START Source passage

DEV Community

Arlene Andrews
Arlene Andrews

Posted on • Originally published at distort-roving.blogspot.com on

Compare HTML in Playwright .NET

Gray letter blocks spelling out "HTML", offset from each other

Photo by Miguel Á. Padriñán from Pexels

Automating checking text (and its HTML) can be a challenge if you aren't comfortable with the language and framework you are using. Having a limited time for learning and exploring is its own challenge. One of my tasks for automating a smoke test for our project was to verify the text in each environment, with each specific set-up having its own welcoming message. And, I admit, I wasn't quite sure where to start. I knew what I needed, and found out where to fetch it. But getting all the parts together was not as simple as it looked.

I started off with needing to get database access. And then work with our setup to make sure that I could use application settings (that tells the framework where to find information and works with the configuration settings to keep information private) to connect with the database during a run. I could then put pieces together, and get the information from the database, and compare it with the displayed information for testing.

Manually, it was simple - I should have guessed that this means it wasn't going to be quite as easy as I'd hoped. Looking at the HTML, and verifying that things were in the proper layout was simple. I understand enough of the simple HTML layout that this was a quick check to make sure that the words were correct and go on. I had made this smoke test with many pauses for manual verification for a reason. Between this and the list of things I needed to check, I was going to be encouraged to learn, explore, and ask for help to make this automation successful, and apply it in the other tests.

Once database access (and the proper connection string!) was created, I was able to set the text of the pages as a variable. This was the easy part: I knew what I was doing here and felt accomplished in getting it done. I ran the Playwright test, with an Expect that the text on the page would match word-wise, but not the HTML components. And I was correct - the proper words were there, but the test failed with the HTML added in.

Research time! The first attempt was with using Page.ContentAsync(), which is the command to get the full HTML of the page, including the headers. This should allow me to search it, and find the sub-string of the text, correct? As a first idea, it wasn’t too horrid – I had the HTML I was looking for saved, and all I needed to do was walk the whole document contents to locate it. Not efficient, and certainly not good practice! It should get me the result I needed and could then be iterated on.

END Source passage
START Given data

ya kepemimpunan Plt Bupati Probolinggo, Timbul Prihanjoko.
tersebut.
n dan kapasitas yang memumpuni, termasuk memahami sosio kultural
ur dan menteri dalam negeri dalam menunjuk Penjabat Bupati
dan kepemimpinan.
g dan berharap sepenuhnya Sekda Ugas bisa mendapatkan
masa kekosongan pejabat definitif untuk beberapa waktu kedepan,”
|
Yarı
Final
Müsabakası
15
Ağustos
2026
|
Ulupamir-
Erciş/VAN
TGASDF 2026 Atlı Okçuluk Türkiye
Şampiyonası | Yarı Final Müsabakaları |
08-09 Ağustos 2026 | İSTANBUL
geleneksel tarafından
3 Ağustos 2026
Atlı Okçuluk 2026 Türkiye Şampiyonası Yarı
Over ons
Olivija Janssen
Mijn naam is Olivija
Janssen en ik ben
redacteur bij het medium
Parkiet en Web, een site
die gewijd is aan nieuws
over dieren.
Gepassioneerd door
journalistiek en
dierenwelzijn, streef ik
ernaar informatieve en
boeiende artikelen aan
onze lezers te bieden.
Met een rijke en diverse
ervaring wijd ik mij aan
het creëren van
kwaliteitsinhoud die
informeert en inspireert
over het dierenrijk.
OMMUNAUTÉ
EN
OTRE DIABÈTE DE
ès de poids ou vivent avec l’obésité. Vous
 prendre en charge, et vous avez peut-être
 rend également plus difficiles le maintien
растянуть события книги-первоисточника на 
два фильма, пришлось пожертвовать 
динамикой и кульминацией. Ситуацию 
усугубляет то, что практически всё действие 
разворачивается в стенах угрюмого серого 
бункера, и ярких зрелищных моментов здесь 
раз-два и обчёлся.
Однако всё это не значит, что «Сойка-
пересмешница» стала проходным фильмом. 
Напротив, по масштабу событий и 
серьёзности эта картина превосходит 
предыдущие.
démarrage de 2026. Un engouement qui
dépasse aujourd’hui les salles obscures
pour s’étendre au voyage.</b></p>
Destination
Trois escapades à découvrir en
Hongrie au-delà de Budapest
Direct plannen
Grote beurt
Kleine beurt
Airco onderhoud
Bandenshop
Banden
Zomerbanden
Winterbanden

END Given data

▸ Things to do:
• a. Reproduce the part of the Playwright post starting with "Manually, it was" and going on through "the other tests.".
• b. In the Playwright post, what does the command Page.ContentAsync() get?
Rely on the Playwright post alone.

▸ Solutions below:
• a.
Manually, it was simple - I should have guessed that this means it wasn't going to be quite as easy as I'd hoped. Looking at the HTML, and verifying that things were in the proper layout was simple. I understand enough of the simple HTML layout that this was a quick check to make sure that the words were correct and go on. I had made this smoke test with many pauses for manual verification for a reason. Between this and the list of things I needed to check, I was going to be encouraged to learn, explore, and ask for help to make this automation successful, and apply it in the other tests.

• b. The full HTML of the page, including the headers.